### TEXTE CITÉ
_____

LES PERSPECTIVES DE LA COOPÉRATION FRANCO-MONGOLE

La délégation sénatoriale, sans aborder en détail tous les grands thèmes de la politique étrangère mongole, a souhaité établir un rapide bilan des relations franco-mongoles et du développement des actions de coopération entre nos deux pays.

Il est apparu, à cet égard, que nos échanges techniques et culturels, d'un niveau général satisfaisant, n'ont pas de corollaire suffisant en matière économique et commerciale.

1. Les axes essentiels de la politique étrangère mongole

Pour des raisons historiques et géostratégiques évidentes, les deux grands voisins de la Mongolie, la Chine et la Russie, demeurent ses partenaires privilégiés -car incontournables- les relations politiques, diplomatiques et transfrontalières sino-mongoles et russo-mongoles constituant l'axe essentiel de la politique étrangère mongole.

Depuis quelques années, la Chine semble d'ailleurs manifester un intérêt croissant envers les affaires mongoles, tandis qu'on note corrélativement un certain désengagement de la Russie, lié à la disparition de l'ex-URSS.

Avec les États de l'Union européenne -la France, en particulier- « les relations politiques [...] sont bonnes et sont l'objet de contacts bilatéraux réguliers », pour reprendre les termes de la réponse du ministre des Affaires étrangères à une question écrite récente du député Christian Estrosi (question n° 65460, réponse du 8 octobre 2001).

Cela étant, à l'exception notable d'un dossier international ancien et récurrent, sur lequel la Mongolie sollicite régulièrement l'appui de la France, y compris par l'intermédiaire du groupe d'amitié (le projet de conclusion d'un traité multilatéral avec les cinq puissances nucléaires, reconnaissant à la Mongolie le statut de zone exempte d'armes nucléaires 9( * ) ) le dialogue franco-mongol reste centré principalement, soit sur les questions d'aide financière, soit sur la coopération économique, technique et culturelle.

A cet égard, en dépit du resserrement indéniable des relations franco-mongoles depuis 1996, des progrès sensibles restent à envisager sur bien des points.

_____

### DONNÉES FOURNIES
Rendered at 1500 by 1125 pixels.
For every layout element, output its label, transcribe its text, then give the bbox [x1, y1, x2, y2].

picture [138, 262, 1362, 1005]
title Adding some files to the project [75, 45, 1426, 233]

_____

### SUJET PROPOSÉ
Pouvez-vous reprendre le texte sur la coopération franco-mongole et le poursuivre à partir de sa dernière phrase ?

### RÉPONSE
2. L'année 1996 : un tournant dans les relations politiques et diplomatiques franco-mongoles

a) La situation jusqu'en 1995

En dépit de l'ancienneté des liens diplomatiques établis avec la Mongolie (initiés, on l'a vu, par l'émissaire de Saint-Louis, Guillaume de Rubrouck), la France n'a reconnu la République populaire de Mongolie que le 27 avril 1965, juste après la reconnaissance de la Chine populaire.

L'année suivante, une ambassade de France a été ouverte mais elle fut fermée en 1984, faute d'avoir pu développer des échanges significatifs avec un pays encore très fermé jusqu'à cette époque et strictement aligné sur Moscou.

Se posait de surcroît un problème d'ordre matériel : l'impossibilité de doter l'ambassade de locaux dignes de la représentation française (l'ambassadeur et ses services n'ayant d'autre ressource que de s'installer dans une modeste suite d'un grand hôtel d'Oulan-Bator).

A partir de 1984, les relations diplomatiques ont certes été maintenues, mais les responsabilités ont été atomisées entre trois postes : Moscou (pour l'accréditation politique), Pékin (pour les relations commerciales) et Tokyo (pour la couverture financière). On imagine trop bien les difficultés d'entretenir des échanges suivis avec un tel éparpillement, aggravé par les distances (plus de 8 heures d'avion entre Moscou et Oulan-Bator).

b) La nette reprise des relations bilatérales depuis 1996

L'année 1996 a marqué un tournant positif majeur dans les relations franco-mongoles, avec successivement la visite en France du Président OTCHIRBAT, qui fut reçu par le Président du Sénat le 18 avril 1996, la première visite en Mongolie du groupe d'amitié du Sénat (du 8 au 13 juillet 1996) puis la nomination d'un ambassadeur à Oulan-Bator en octobre 1996.

Depuis cette date, des contacts de haut niveau ont régulièrement été organisés entre les deux États.

On mentionnera, tout d'abord, les rencontres fréquentes qu'organise le groupe interparlementaire du Sénat, auprès duquel les personnalités mongoles de passage en France trouvent toujours un interlocuteur amical et attentif.

Sur le plan technique et économique, différents accords ont été conclus : signature d'un accord de coopération sismique en avril 1996, entre le CEA et l'Académie des Sciences dans le cadre des mesures de contrôle du TICE, développement de la coopération militaire avec l'accréditation de l'attaché de défense français, résident à Pékin, après des autorités mongoles en janvier 2002. Dans le même temps, les consultations politiques du Directeur d'Asie et la 13 ème commission mixte, qui se sont tenues à Oulan-Bator en mai 2001, ont permis d'entretenir les contacts au niveau des hauts fonctionnaires et de définir les nouvelles orientations de notre coopération dans les années à venir (de larges extraits du procès-verbal de cette 13 ème commission mixte figurent en annexe du présent rapport).

Le groupe estime cependant qu'au niveau ministériel, les contacts franco-mongols gagneraient nettement à être rendus plus fréquents.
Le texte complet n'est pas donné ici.